One of the things you can add to columns when you CREATE or ALTER a table are constraints. There are many different types of constraints:
·         Not null
·         Unique
·         Default
·         Check
·         Primary key
·         Foreign key
A not null constraint is self-explanatory. It prevents that column from holding a NULL value. A unique constraint prevents duplicate values from being put into a column. You can have a NULL value in a column with a unique constraint. But there can be only one row with a NULL. Trying to add a second NULL to a column with a unique constraint causes a violation and error.
Default constraints will let you specify a value that the column gets when you insert a record without a value for that column. Normally the column would get a NULL in this scenario. But with this constraint, it gets another value you specify for the column.
The check constraint will enforce criteria you specify. This is done for new values you insert, as well as existing data at the time when you add the constraint. The primary key constraint is like the unique constraint. However, a column with a primary key constraint cannot be NULL. By default, the primary key constraint will cause the table to be clustered (put in order using values from the column).
Foreign key constraints establish references to primary keys in another table.
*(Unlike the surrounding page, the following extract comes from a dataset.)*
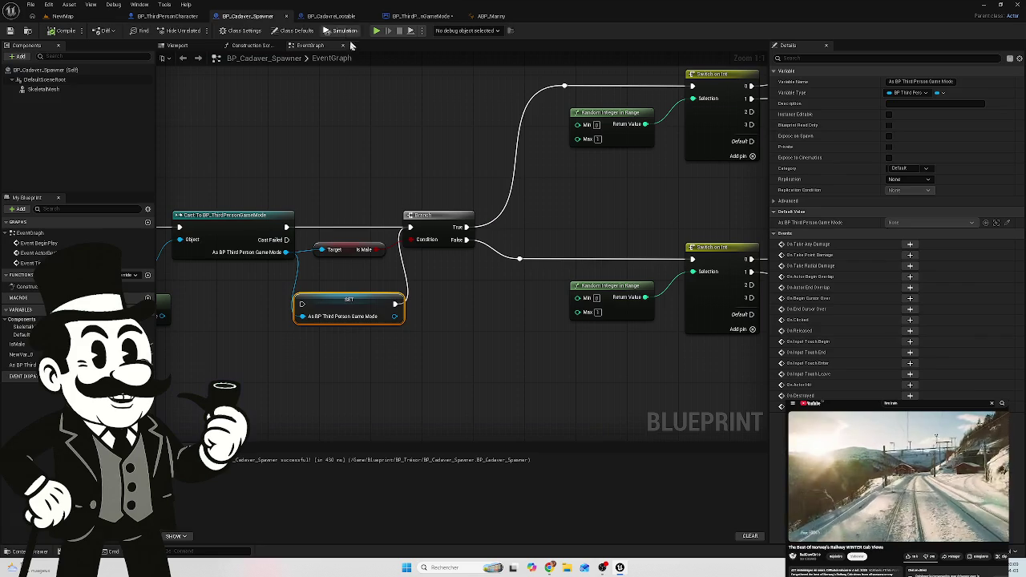
pyautogui.moveTo(353, 193); pyautogui.dragTo(464, 233)
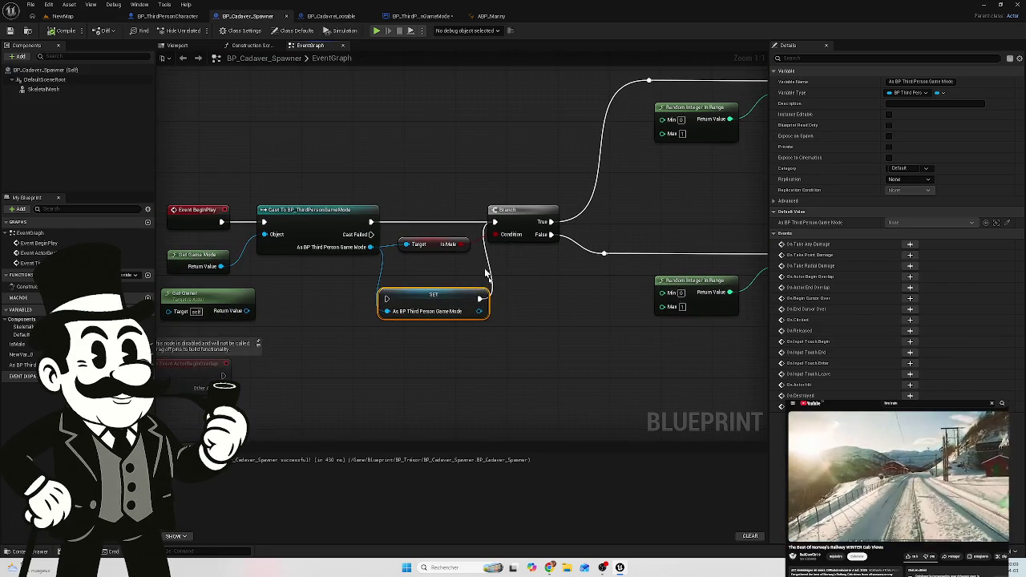
pyautogui.click(417, 360)
pyautogui.click(429, 312)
You can only put values in a foreign key constraint column that exist in the primary key of the other table. The only exception to this is that you can put a NULL in the foreign key constraint column.

Tables and Transactions

Normal base tables are created and worked with. They are permanent and stick around until they are dropped. You can generate a new table with a CREATE TABLE statement (DDL). But you can also create a table using the output from a SQL query. To do this you issue a SELECT INTO myNewTable. This will result in creation of table myNewTable. Its contents will be the resulting values and data type from the SELECT query.
There are also tables you can generate on the fly called derived tables. These are also created from SELECT statements that are enclosed within parentheses in the FROM clause. You need to assign an alias for the derived table. The table only exists while the outer query is executing. In Oracle, they call these inline views. There are some limitations on the type of SQL you can put into a derived table. For example, you cannot have an ORDER BY.
When making changes to data within tables, you can group operations into units called transactions. You can explicitly control when these groups are created and when their changes out made permanent. You start this up with a BEGIN TRANSACTION. Then you issue DML statements such as INSERT, UPDATE, and/or DELETE. When done, you can COMMIT TRANSACITON to make all changes final. Or you can ROLLBACK to undo everything in the transaction.

Joining Tables


Sometimes you just query a single table to retrieve data. But often you are dealing with two or more tables. To connect them, you need to use joins. There are four types of joins:
1.      Inner join
2.      Left outer join
3.      Right outer join
4.      Cross join

The inner join is the default join. Only matches from the left and right side of the join will be produced. The left outer join, or left join, will give you all rows from the left-hand side. It will also include matches from the right-hand side. Similarly, the right outer join gives you all rows from the right-hand side. It will also include matches from the left-hand side.
The cross join produces something known as a Cartesian product. Every row from the left side is matched with every row from the right side. If there are m rows on the left, and n rows on the right, the cross join will result in m x n rows.